## Task instructions
Aim for an exact copy of the listing, without any images.

## Information supplied
*****

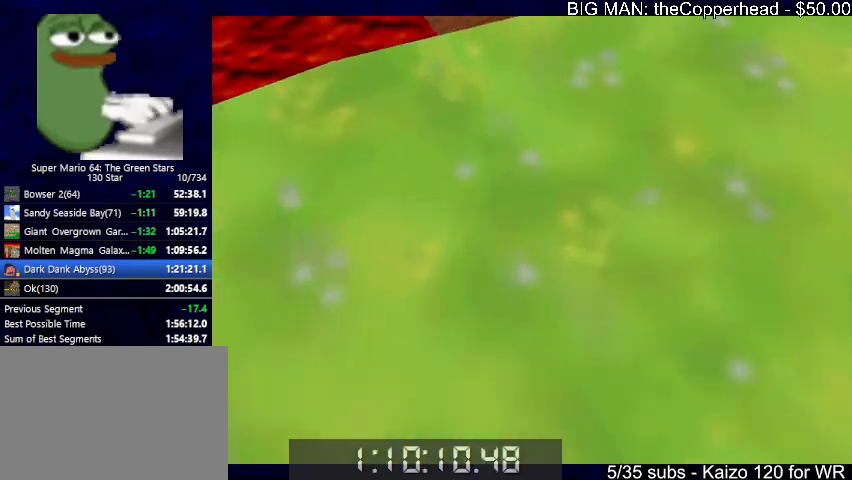
Gameplay with keyboard; each line is a JSON object with the keys held at the frame after it. "events" lists presses ("down") and releases ("up") of "0", "1", "2", "3", "4", "5", "6", "8", "a", "c", "d", "down", "left", "right", "s", "up", "x" and "z" between this image and that frame as [ms after this image, input, new state], when the widget could be followed in between. No other keys are recorded. Mouse input is not recorded.
{"keys": ["up"], "events": [[167, "left", "down"], [200, "c", "down"], [200, "x", "down"], [267, "left", "up"], [300, "x", "up"], [367, "c", "up"]]}
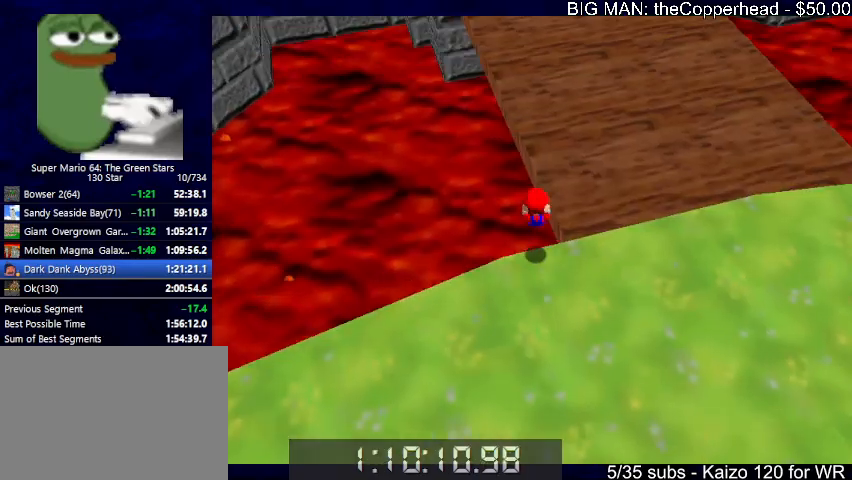
{"keys": ["up"], "events": [[133, "left", "down"], [233, "left", "up"], [233, "z", "down"], [267, "c", "down"], [333, "right", "down"], [333, "z", "up"], [367, "c", "up"], [400, "right", "up"]]}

*****

## Written reply
Gameplay with keyboard; each line is a JSON object with the keys held at the frame after it. "events" lists presses ("down") and releases ("up") of "0", "1", "2", "3", "4", "5", "6", "8", "a", "c", "d", "down", "left", "right", "s", "up", "x" and "z" between this image and that frame as [ms after this image, input, new state], when the widget could be followed in between. No other keys are recorded. Mouse input is not recorded.
{"keys": ["up"], "events": [[167, "left", "down"], [200, "c", "down"], [200, "x", "down"], [267, "left", "up"], [300, "x", "up"], [367, "c", "up"]]}
{"keys": ["up"], "events": [[133, "left", "down"], [233, "left", "up"], [233, "z", "down"], [267, "c", "down"], [333, "right", "down"], [333, "z", "up"], [367, "c", "up"], [400, "right", "up"]]}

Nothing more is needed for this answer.